Recorded data:
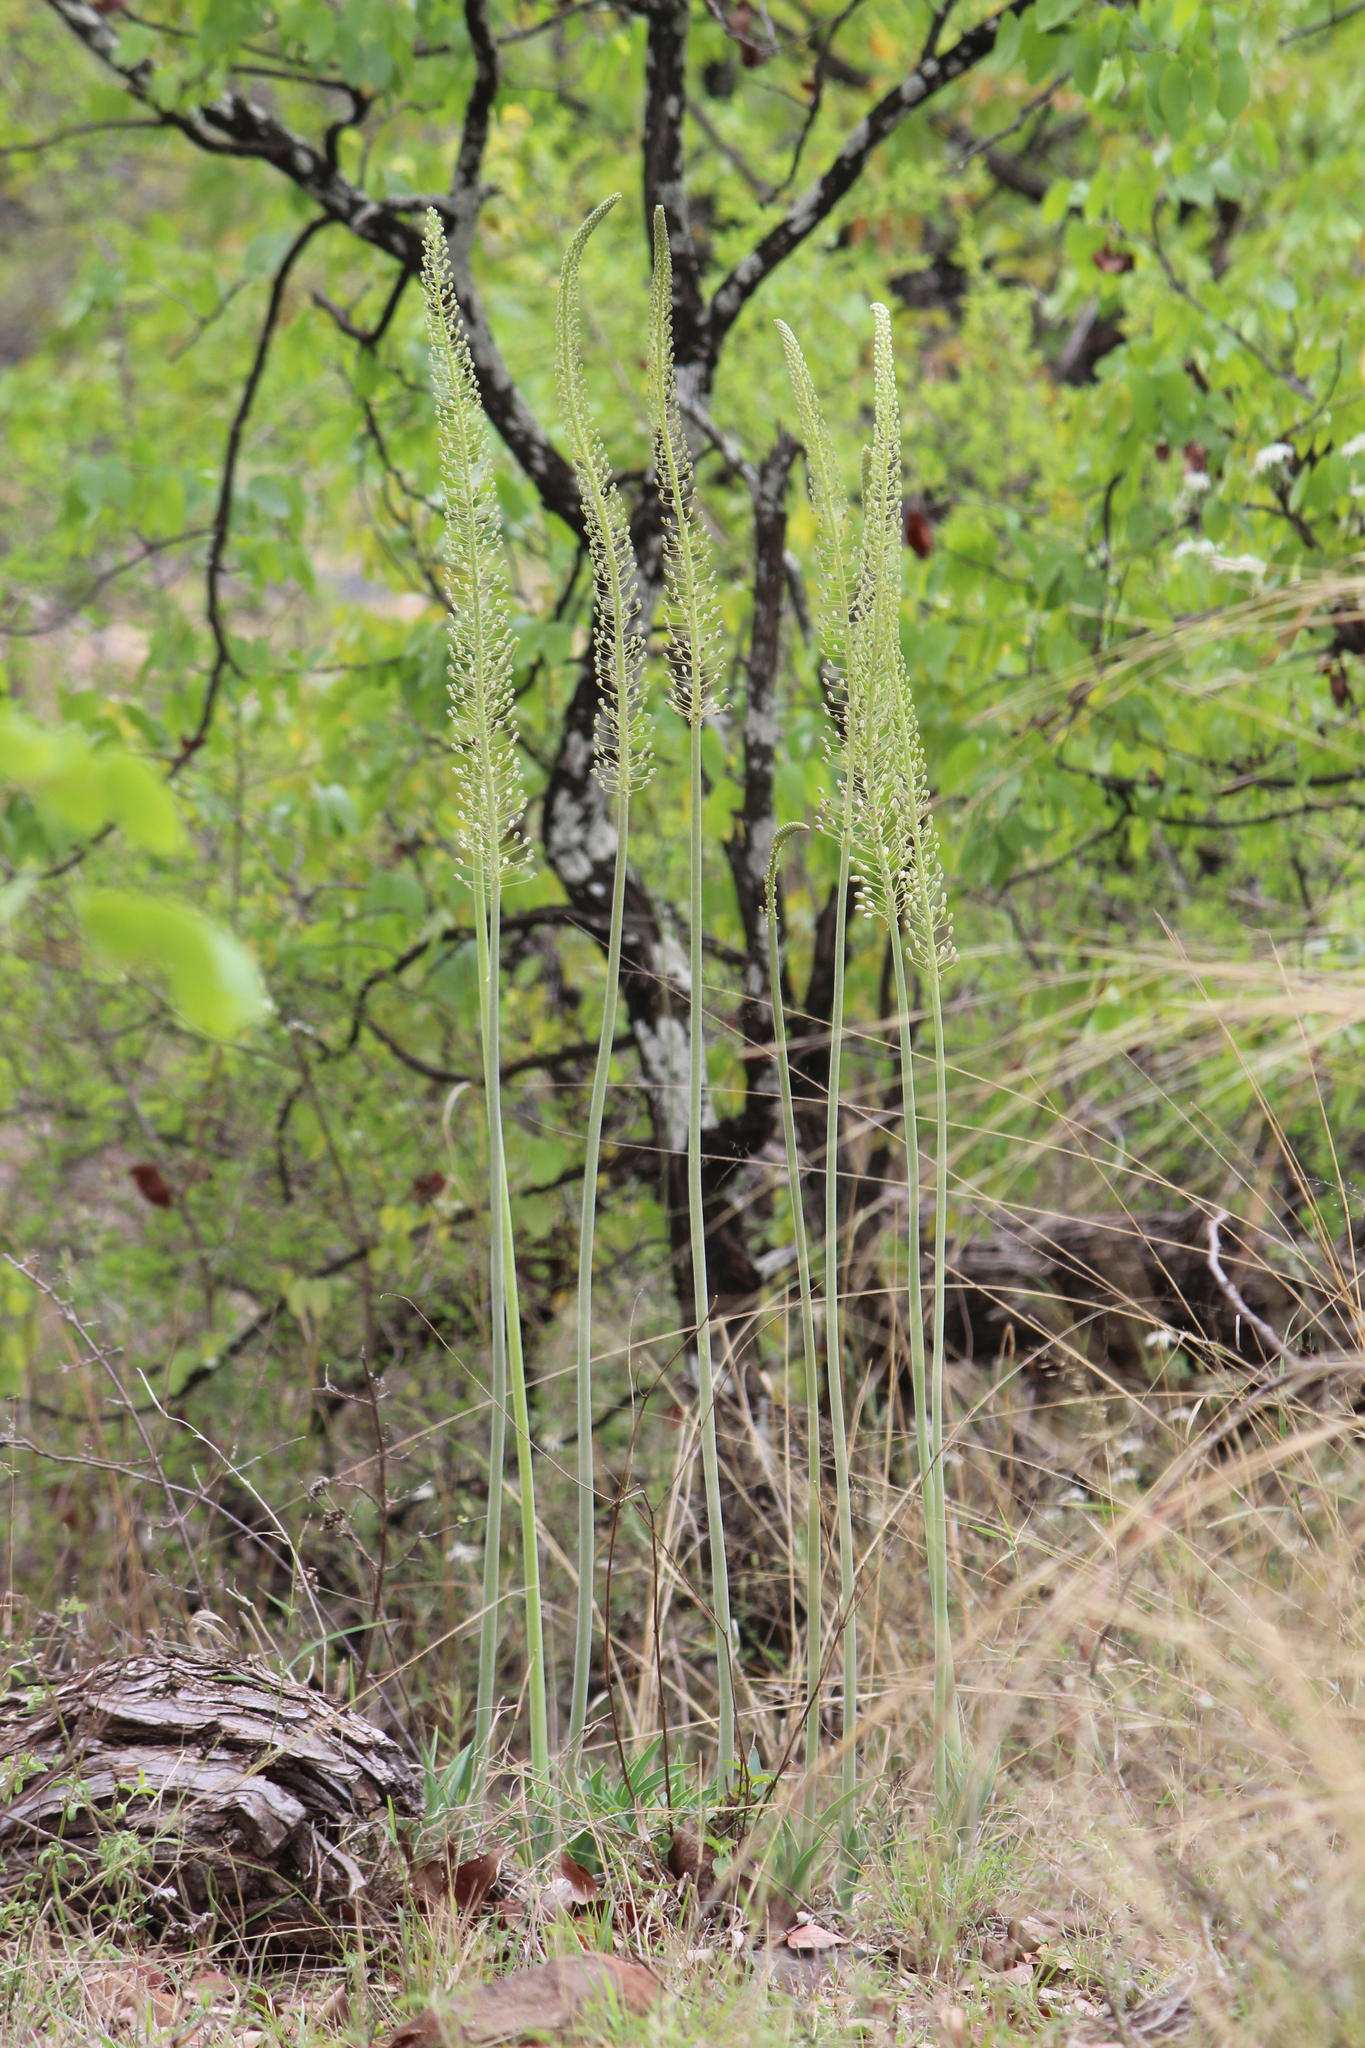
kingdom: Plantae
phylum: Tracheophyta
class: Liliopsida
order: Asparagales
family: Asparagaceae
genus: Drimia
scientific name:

- Task prompt
Copy out the lines of the material, starting at the line that contains "phylum: Tracheophyta" and ending with the last line of the material.

- Solution to this exercise
phylum: Tracheophyta
class: Liliopsida
order: Asparagales
family: Asparagaceae
genus: Drimia
scientific name:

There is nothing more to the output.